INSTRUCTIONS:
1. According to the passage on judicial modernization, how many states reenacted death penalty statutes within four years of Furman v Georgia?
2. Which areas of law does the passage on judicial modernization list as ones where modernization is "an important part of the story"?

PASSAGE:
- - -

This approach, which might be called modernization, has not been fully avowed by the Supreme Court, and it does not characterize every area of constitutional law. But it is the dominant approach in many important areas. Modernization is an especially useful way of understanding the Supreme Court’s substantive due process decisions of the last half-century—decisions concerning reproductive freedom and intimate relationships—and of seeing why those decisions are, contrary to widespread belief, fundamentally different from the substantive due process decisions of the early twentieth century. Modernization is also central to the interpretation of the Eighth Amendment’s prohibition on cruel and unusual punishment and to the decisions, interpreting the Equal Protection Clause, that impose limits on gender discrimination. In many other areas—other aspects of the Equal Protection Clause, the Commerce Clause, the religion clauses, constitutional criminal procedure—modernization is an important part of the story.

Modernization has two components. The first is that the courts will strike down a statute if they believe it no longer reflects popular opinion or if the trends in popular opinion are running against it. Modernization tries to anticipate developments in the law, invalidating laws that would not be enacted today or that will soon lose popular support. Second, as an important corollary, a modernizing court must be prepared to change course—and uphold a statute that the court previously struck down—if it becomes apparent that popular sentiment has moved in a different direction from what the court anticipated.

Modernization is, I believe, an instinctive, defensive response by the courts to the persistent criticism that judicial review cannot be reconciled with the core principles of democratic government. Whether modernization is a good development, all things considered, is uncertain; I have my doubts. But whatever its faults, there is reason to believe that the modernizing approach to judicial review is, today, central to constitutional law.

 
I.
Modernization in Action

A.     Cruel and Unusual Punishment

The most overt adoption of the modernization approach has occurred in cases interpreting the Cruel and Unusual Punishment Clause of the Eighth Amendment. In a series of decisions over the last twenty years concerning the constitutionality of the death penalty, the Supreme Court has considered the critical question to be whether the challenged form of punishment was losing support in public opinion. The Court has considered, for example, whether the states that allowed the death penalty in certain circumstances were outliers; whether that form of punishment had fallen into disuse in practice; and whether the trend was to disapprove of it.1

The other component of modernization—the willingness to back down if the political process pushes back—is implicit in these opinions, and it was dramatically illustrated in an earlier Eighth Amendment episode. In 1972, in Furman v Georgia,2 the Court declared that capital punishment, as then practiced in the United States, was administered so arbitrarily and unpredictably that it was “cruel and unusual” and therefore unconstitutional.3 At the time, the Court had reason to believe that popular support for capital punishment in the United States was diminishing; that view was reflected in the Furman opinions and, even more explicitly, in the private papers of some of the justices.4 Capital punishment, the Court suggested, had so little support that its imposition was basically a matter of happenstance.5

Within four years, thirty-five states had reenacted death penalty statutes drafted specifically to address the concern about excessive discretion and arbitrariness.6 In 1976, the Court upheld some of these statutes, effectively reinstating capital punishment in the United States.7 The Court’s treatment of capital punishment—its emphasis on trends in the law, coupled with a willingness to retreat—illustrates both aspects of the modernization paradigm.

- - -

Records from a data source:
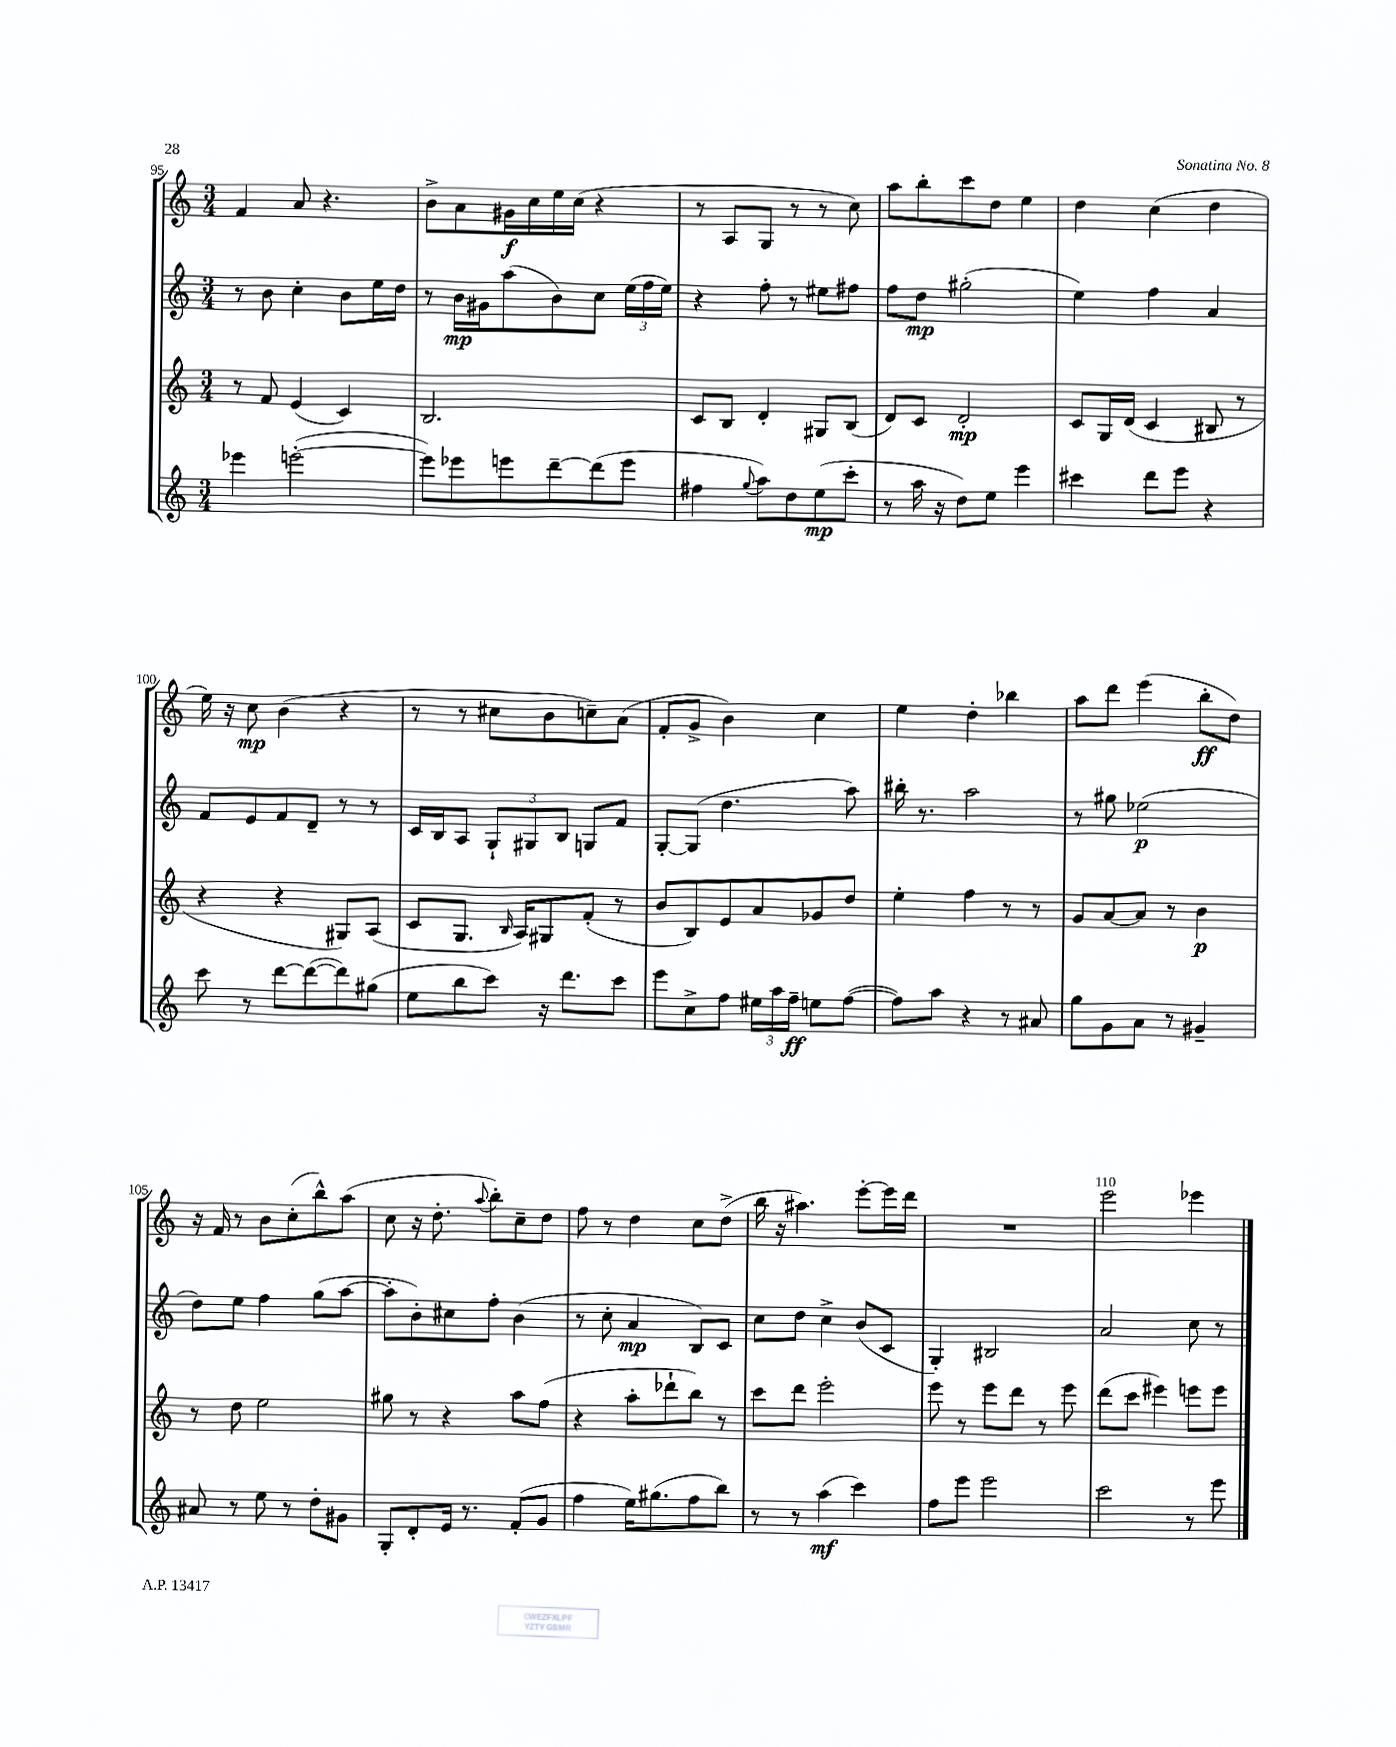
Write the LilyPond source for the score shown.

<<
\new StaffGroup <<
\new Staff = "s0" {
    \clef treble \key c \major \numericTimeSignature \time 3/4
    \autoBeamOff f'4 a'8 r4. |
    b'8[-> a'8 gis'16\f c''16 e''16 c''16]( r4 |
    r8 a8[ g8] r8 r8 c''8) |
    a''8[ b''8-. c'''8 d''8] e''4 |
    d''4 c''4( d''4 |
    e''16) r16 c''8\mp b'4( r4 |
    r8 r8 cis''8[ b'8 c''8--) a'8]( |
    f'8[-. g'8]-> b'4) c''4 |
    e''4 d''4-. bes''4 |
    a''8[ d'''8] e'''4( b''8[-.\ff d''8]) |
    r16 f'16 r8 b'8[ c''8-.( b''8-^) a''8]( |
    c''8 r16 d''8.-. \appoggiatura { a''8 } b''8[-.) c''8-- d''8] |
    f''8 r8 d''4 c''8[ d''8]->( |
    b''16 r16 ais''4.) e'''8[~-. e'''16 d'''16] |
    R2. |
    e'''2 ees'''4 \bar "|." |
}
\new Staff = "s1" {
    \clef treble \key c \major \numericTimeSignature \time 3/4
    \autoBeamOff r8 b'8 c''4-. b'8[ e''16 d''16] |
    r8 b'16[\mp gis'16 a''8( b'8) c''8] \tuplet 3/2 { e''16[( f''16 e''16]) } |
    r4 f''8-. r8 eis''8[ fis''8] |
    f''8[ d''8]\mp gis''2-.( |
    e''4) f''4 a'4 |
    f'8[ e'8 f'8 d'8]-- r8 r8 |
    c'16[ b16 a8] \tuplet 3/2 { g8[-! gis8 b8] } g8[ f'8] |
    g8[~-. g8]( d''4. a''8) |
    bis''16-. r8. a''2 |
    r8 gis''8 ees''2\p( |
    d''8[) e''8] f''4 g''8[( a''8]~ |
    a''8[-. b'8-.) cis''8 f''8]-. b'4( |
    r8 c''8-. a'4\mp b8[) c'8] |
    c''8[ d''8] c''4-> b'8[( c'8] |
    g4-.) bis2 |
    a'2 c''8 r8 \bar "|." |
}
\new Staff = "s2" {
    \clef treble \key c \major \numericTimeSignature \time 3/4
    \autoBeamOff r8 f'8 e'4( c'4) |
    b2. |
    c'8[ b8] d'4-. gis8[ b8]( |
    d'8[) c'8] d'2-.\mp |
    c'8[ g16 d'16]( c'4 bis8 r8 |
    r4 r4 gis8[) a8]( |
    c'8[ g8.] \grace { b16 } a16[) gis8 f'8]-.( r8 |
    b'8[ b8) e'8 a'8 ges'8 d''8] |
    e''4-. f''4 r8 r8 |
    g'8[ a'8~ a'8] r8 b'4\p |
    r8 d''8 e''2 |
    gis''8 r8 r4 a''8[ f''8]( |
    r4 a''8[-. des'''8-! b''8]) r8 |
    c'''8[ d'''8] e'''2-. |
    e'''8 r8 e'''8[ d'''8] r8 e'''8 |
    d'''8[( c'''8] eis'''4) e'''8[ e'''8] \bar "|." |
}
\new Staff = "s3" {
    \clef treble \key c \major \numericTimeSignature \time 3/4
    \autoBeamOff ees'''4 e'''2~-.( |
    e'''8[) ees'''8 e'''8 d'''8~-- d'''8( e'''8] |
    fis''4 \appoggiatura { g''8 } a''8[) d''8 e''8\mp( c'''8]-. |
    r8 a''16 r16 d''8[) e''8] e'''4 |
    cis'''4 d'''8[ e'''8] r4 |
    c'''8 r8 d'''8[~ d'''8~( d'''8) gis''8]( |
    e''8[ b''8 c'''8]) r16 d'''8.[ c'''8] |
    e'''8[ c''8-> f''8] \tuplet 3/2 { eis''16[ a''16 f''16]--\ff } e''8[ f''8]~( |
    f''8[) a''8] r4 r8 ais'8 |
    g''8[ g'8 a'8] r8 gis'4-- |
    ais'8 r8 e''8 r8 d''8[-. gis'8] |
    g8[-. d'8-. e'16] r8. f'8[-.( g'8] |
    f''4 e''16[) gis''8.( f''8 b''8]) |
    r8 r8 a''4\mf( c'''4) |
    f''8[ e'''8] e'''2 |
    c'''2 r8 e'''8 \bar "|." |
}
>>
>>
\layout { \context { \Score currentBarNumber = #95 \override BarNumber.break-visibility = ##(#f #t #t) barNumberVisibility = #(every-nth-bar-number-visible 5) } }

- - -

ANSWERS TO THE EXERCISES:
1. Thirty-five

2.
- Other aspects of the Equal Protection Clause
- The Commerce Clause
- The religion clauses
- Constitutional criminal procedure